In the recent judgement in the Commercial High Court case H.C. (Civil) 181-2007 (MR), Justice Chitrasiri observed that in his opinion, an SMS received on the screen of a mobile phone that has been typed by another person from a different point and sent with the assistance of technology could be admitted in evidence. In the circumstances, he had decided that the original message received by a mobile phone should be considered as admissible in evidence in terms of the provisions in the Evidence Ordinance 1985 which helps us to draw an inference that the same grounds are applicable to Facebook messages.

Reasonable grounds

Can explicit pictures shared upon consent and explicit conversations by way of messages on Facebook be used as admissible evidence in proving adultery in courts? Adultery, which is considered to be the most serious among the other two grounds to dissolve marriage, has received such onus of burden of proof due to its necessity of strictly being proved beyond reasonable doubt as established in the case of Jayasinghe v Jayasinghe. Thus, it can be seen that the degree of proving adultery is equal to that of a crime with one hundred percent accuracy giving the date and the place of the adultery committed.

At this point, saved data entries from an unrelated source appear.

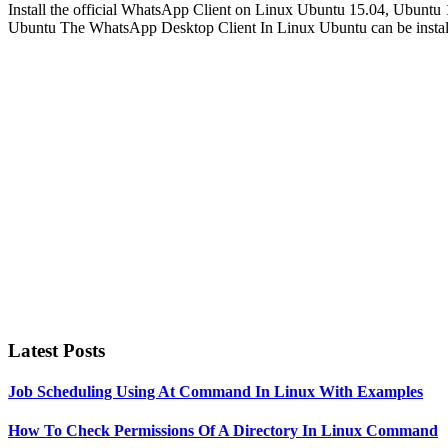
Install the official WhatsApp Client on Linux Ubuntu 15.04, Ubunt
Ubuntu The WhatsApp Desktop Client In Linux Ubuntu can be installe
Primary
Sidebar
Latest Posts
Job Scheduling Using At Command In Linux With Examples
How To Check Permissions Of A Directory In Linux Command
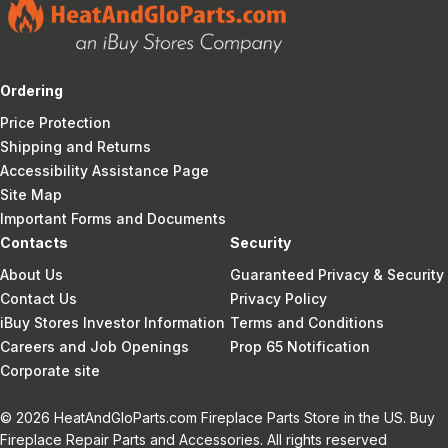
Ordering
Price Protection
Shipping and Returns
Accessibility Assistance Page
Site Map
Important Forms and Documents
Contacts
Security
About Us
Guaranteed Privacy & Security
Contact Us
Privacy Policy
iBuy Stores Investor Information
Terms and Conditions
Careers and Job Openings
Prop 65 Notification
Corporate site
© 2026 HeatAndGloParts.com Fireplace Parts Store in the US. Buy
Fireplace Repair Parts and Accessories. All rights reserved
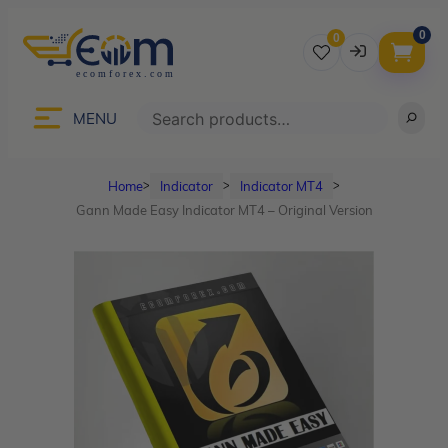
0
0
Username
Search
MENU
Home
Indicator
Indicator MT4
ᐳ
ᐳ
ᐳ
Password
Gann Made Easy Indicator MT4 – Original Version
Lost Password?
Remember me
LOGIN
Don’t have an account?
Sign up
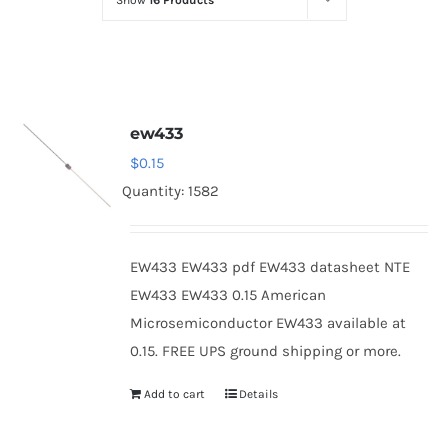
Show
16 Products
Optoelectronics
Transistors
ew433
Thyristors
$
0.15
Quantity: 1582
Contact Us
EW433 EW433 pdf EW433 datasheet NTE
EW433 EW433 0.15 American
Microsemiconductor EW433 available at
0.15. FREE UPS ground shipping or more.
Add to cart
Details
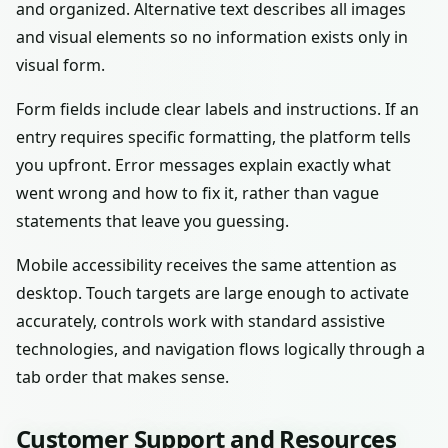
and organized. Alternative text describes all images
and visual elements so no information exists only in
visual form.
Form fields include clear labels and instructions. If an
entry requires specific formatting, the platform tells
you upfront. Error messages explain exactly what
went wrong and how to fix it, rather than vague
statements that leave you guessing.
Mobile accessibility receives the same attention as
desktop. Touch targets are large enough to activate
accurately, controls work with standard assistive
technologies, and navigation flows logically through a
tab order that makes sense.
Customer Support and Resources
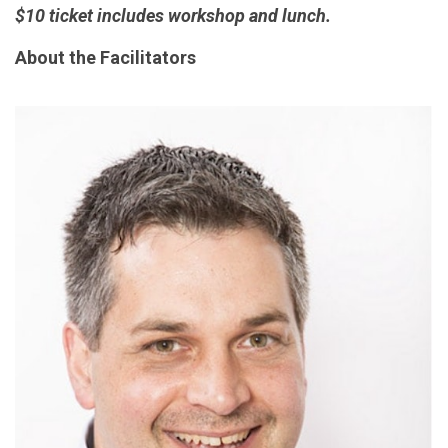
$10 ticket includes workshop and lunch.
About the Facilitators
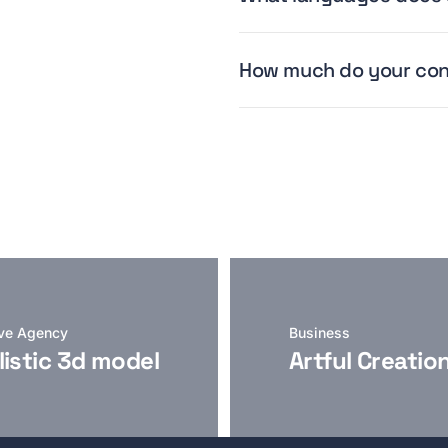
How much do your con
ive Agency
Business
listic 3d model
Artful Creatio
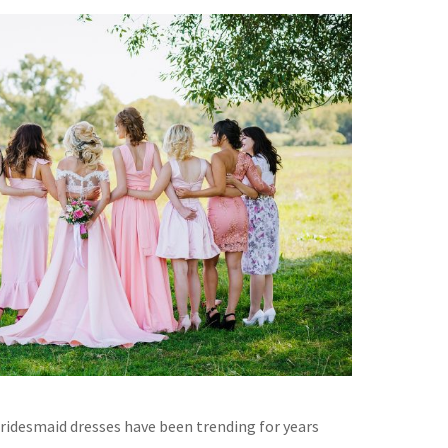
idesmaid dresses have been trending for years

Hence, it is important to bear in mind that such evidence can only be used to corroborate the act of adultery as this evidence does not establish the act of adultery beyond reasonable doubt. Therefore, having uploaded a picture on Facebook with a loved one will only amount to more pictures and the contents of the photographs will only establish certain facts of events and whether they are admissible or not as evidence is yet to be decided on in court within the framework of the Evidence Ordinance (Special Provisions) Act. No. 14 in concurrence with the Electronic Transactions Act of 2006.

Even though evidence retrieved through Facebook has not yet been admitted in evidence in the Sri Lankan courts, we can infer that there is a great likelihood that Sri Lankan courts will allow such evidence under the notion that it conforms to the provisions of the Evidence Ordinance (Special Provisions) Act No. 14 of 1995 and if it is also in conformity with the Electronic Transactions Act 2006, based on the basic principle of the law of evidence. Hence, it would be justifiable to conclude that the possibility of this information received through Facebook and other social media being admissible in courts would be a fair choice.

The article is co-authored by Bhagya Silva and Chathura Nuwan Herath (Legal Researchers at Derek Fernando Associates).